## [List of tasks]
1. In the Brexit text, reproduce everything from "We are told" down to "for your company.".
2. According to the Brexit text, whose fall in value is cited as evidence that markets abhor uncertainty?
3. According to the Brexit text, how would requiring EEA workers to earn a significantly higher minimum wage drive EEA migrants out of low-paid service industry jobs?

** Opening Text excerpt block **

Nationality could become a key data field on payroll records – for example the UK government could insist that EEA workers earn a significantly higher minimum wage than the National Minimum Wage, in the same manner that work permits for non EEA nationals mandate a minimum salary to justify the issue of the permit. This would have the impact of driving EEA migrants from low paid service industry employment as they became more expensive to employ.
Employment law itself may also see an overhaul, although most observers believe that the main features of European law have now become enshrined as the normal position in the UK. The length and flexibility offered by UK parental leave for example is significantly in excess of that required by EU regulations, and other concepts such as compulsory paid holidays have long been absorbed by UK businesses into their standard terms of service.
We are told that in today’s globalised economy businesses should expect to deal with constant change, and yet markets appear to abhor uncertainty, as evidenced by the Pound Sterling’s dramatic fall in value. The problem is that this uncertainty is going to go on for a long time, even after Article 50 is formally triggered. Now is the time for your business to engage in this process – if you feel strongly about a particular issue such as the freedom of movement of people make sure your business submits a paper under any public consultation process.
Brexit is a reality and there is little point in hoping it will all go away. Instead, help to shape what the future looks like in a way that provides the best possible commercial environment for your company.

** Closing Text excerpt block **
** Opening Provided data block **

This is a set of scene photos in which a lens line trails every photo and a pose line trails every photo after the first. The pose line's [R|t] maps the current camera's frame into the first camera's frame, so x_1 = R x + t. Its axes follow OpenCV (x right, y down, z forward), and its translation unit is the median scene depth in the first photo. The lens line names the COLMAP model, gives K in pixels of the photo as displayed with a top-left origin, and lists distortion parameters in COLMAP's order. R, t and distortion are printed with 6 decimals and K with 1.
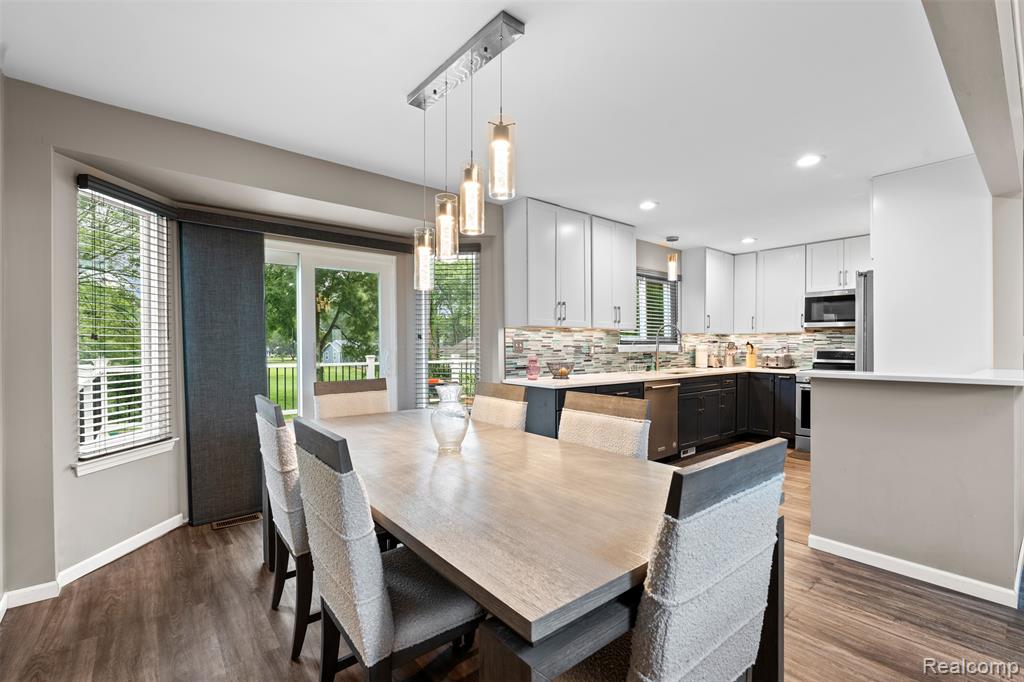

** Closing Provided data block **

## [Numbered responses]
1.
We are told that in today’s globalised economy businesses should expect to deal with constant change, and yet markets appear to abhor uncertainty, as evidenced by the Pound Sterling’s dramatic fall in value. The problem is that this uncertainty is going to go on for a long time, even after Article 50 is formally triggered. Now is the time for your business to engage in this process – if you feel strongly about a particular issue such as the freedom of movement of people make sure your business submits a paper under any public consultation process.
Brexit is a reality and there is little point in hoping it will all go away. Instead, help to shape what the future looks like in a way that provides the best possible commercial environment for your company.

2. The Pound Sterling's.

3. EEA workers would become more expensive to employ than other workers.